Twenty years is a long time to sit on franchise potential — but Beddor's timing might actually be perfect. The gaming industry is ravenous for IP-driven narrative experiences, and Wonderland's darker edge could finally find its audience.
Frank Beddor's 'The Looking Glass Wars' trilogy is getting the full multimedia treatment it's been denied for two decades. The author announced a video game, musical, TV series, comic book, and artbook all in one fell swoop — proving that sometimes you have to wait until the moment is right before making your big move. The flagship project is 'The Looking Glass Wars: House of Cards,' a strategic deck-building game launching on Steam this summer.
Developed by veteran designer Richard Leibowitz in collaboration with Beddor's Automatic Publishing and Automatic Pictures, the title promises players a darker take on Wonderland — one where Princess Alyss Heart isn't tumbling down rabbit holes but navigating war-torn territory as an elite operative. The 15-hour campaign features over 140 escalating challenges, and progress persists even after defeat. A playable demo drops during Steam Next Fest in June.
But the game is just the opening move. Beddor revealed he's actively developing both a musical and television series, with plans to mount the stage production on London's West End and produce the TV show out of the U.K. capital as well. The announcements come wrapped around the 20th anniversary of his original trilogy, which reimagined Lewis Carroll's 'Alice in Wonderland' as the suppressed true history of the Heart kingdom.

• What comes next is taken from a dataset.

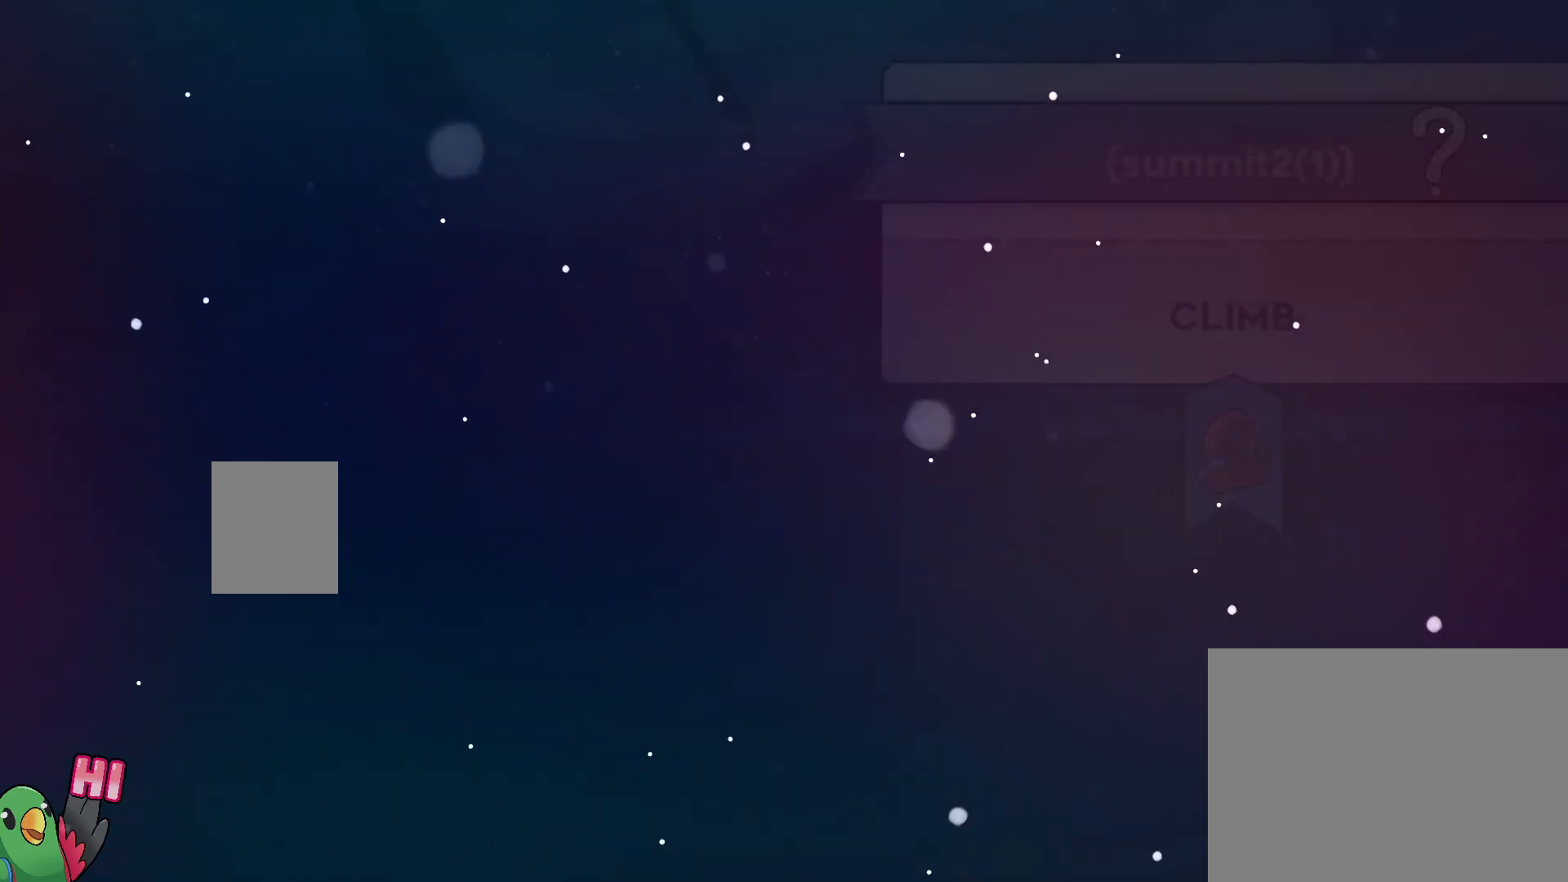
{"dt_ms": 500, "buttons": [], "left_stick": "center", "right_stick": "center", "events": []}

What makes this expansion particularly juicy is the backstory Beddor shared with Variety: author Gregory Maguire — who wrote 'Wicked,' later adapted into a massively successful Broadway musical — gave Beddor advice years ago. 'He called me afterwards, and he says, "You should start thinking about the musical. You'll make more money on the musical." So it's just taken me 20 years to get around doing all these other things.' Twenty years.
That's not patience — that's either strategic delay or a very slow-burn creative process. The timing of this aggressive franchise push raises questions. Beddor's been sitting on valuable intellectual property since 2006, and only now is he breaking it open across every medium simultaneously?
The Kickstarter campaign for 'The Looking Glass Wars: Visions of Wonderland' — described as a 'museum-quality artbook' — suggests there may be financial motivations driving the accelerated timeline. Whether this multi-platform blitz represents pent-up ambition finally unleashed or a calculated cash-in on nostalgia remains to be seen, but one thing's certain: Beddor is done waiting in the wings.